Был в моей жизни и Белый бал после получения аттестата зрелости, когда соученики с горящими глазами поздравляли друг друга, а милая добренькая мама говорила: «Все у тебя впереди, доченька, ты теперь у меня взрослая».
Были и мечты о высшем образовании, но не получила я его — злой рок постиг меня.
По сей день помню август 1945 года, когда мы, молоденькие девчонки, будущие студентки, бегали встречать «освободителей», бросали цветы, улыбались, радовались — ведь пришли же русские, свои. Победа!
Вскоре по городу прошел слух, что идут аресты как молодых, так и пожилых. В одну из сентябрьских ночей 45-го к нам в дверь сильно постучали. Когда открыли дверь, то перед нами стояли военные. На наш вопрос: «Что нужно?» — спросили: «Здесь живет такая-то?» Назвали мое имя и фамилию.
— Одевайся, ты арестована!
— За что? — спросила мама.
— Разберемся! — был ответ.
Я стала выходить. Оглянувшись, увидела маму со слезами и ужасом в глазах.
Посадив меня в машину, увезли в здание японского консульства. Провели внутрь, вниз по лестнице, втолкнули в одну из комнат-камер. На потолке горела еле-еле светящаяся лампочка. Кое-как я примостилась на полу у стенки.

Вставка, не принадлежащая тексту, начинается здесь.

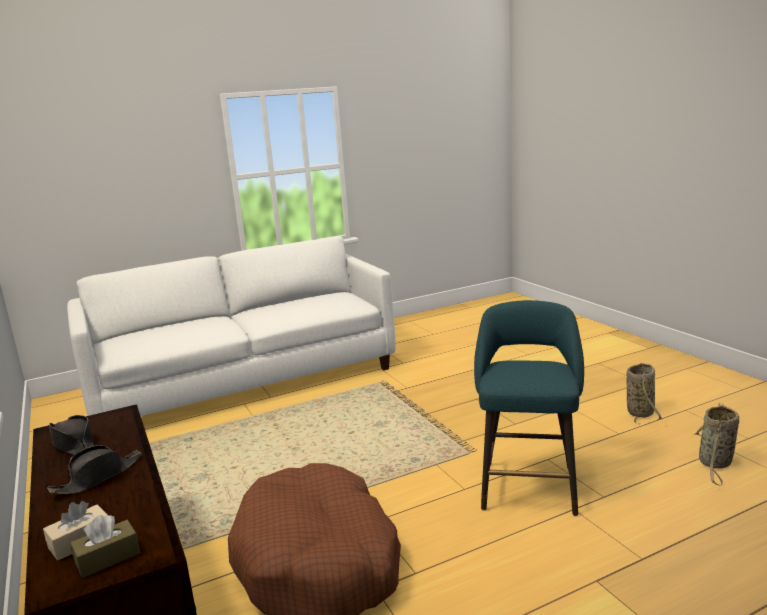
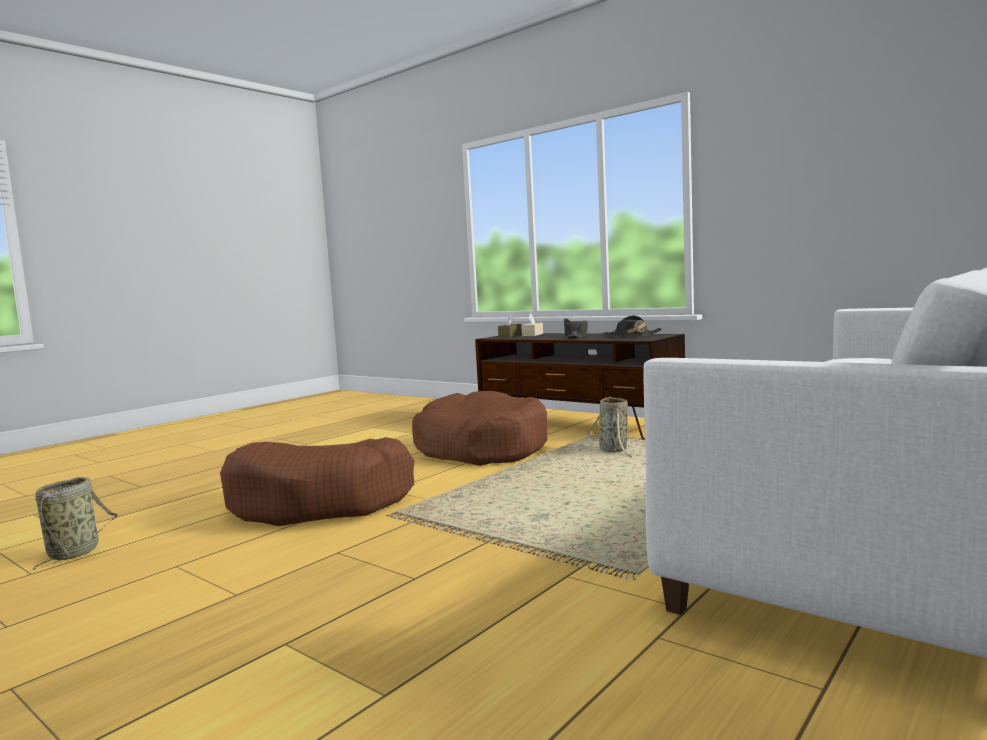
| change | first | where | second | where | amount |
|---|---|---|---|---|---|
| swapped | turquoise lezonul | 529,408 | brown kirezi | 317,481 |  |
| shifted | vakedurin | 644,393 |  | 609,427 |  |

На следующий день поздно вечером меня увели на допрос. Поднявшись на этаж выше, ввели в комнату. Увидела стол, чуть подальше стул, около стены топчан-диван, небольшой умывальник и парашу. В комнате находилось двое военных. Один — невысокого роста, полный, с покатыми плечами и чуть сгорбленной спиной. Широченные галифе на полном животе. Лет ему было за сорок. Не русского типа, с темными курчавыми волосами и горбатым носом. Неприятный тип с бесформенными толстыми губами. Другой — выше среднего роста, блондин, худощавый.
Посадив меня на стул, направили настольную лампу мне в лицо. Начали допрос: фамилия, имя, отчество, возраст и далее — в какой диверсионной группе состояла, какие террористические акты готовила и вела против СССР? Весь допрос они сопровождали ужасными, грязнейшими ругательствами. Требовали, чтобы на кого-нибудь указала, назвала имена и фамилии. Допрашивали оба, по очереди, что-то писали на листах бумаги.

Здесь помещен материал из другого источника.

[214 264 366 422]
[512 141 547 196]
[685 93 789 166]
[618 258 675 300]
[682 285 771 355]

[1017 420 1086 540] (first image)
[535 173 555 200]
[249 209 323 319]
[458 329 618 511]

Так продолжалось несколько часов. Затем заставили подписать, но я отказалась, сказав, что хочу прочитать, но в ответ — опять грубейшая брань. Мне было уже все равно, лишь бы скорее это кончилось, и я подписала несколько листов.
Отложив их в сторону, старший по возрасту приказал мне раздеться. Сняла платье, но он заорал:
— Все снимай! Все! Останься, в чем мать родила!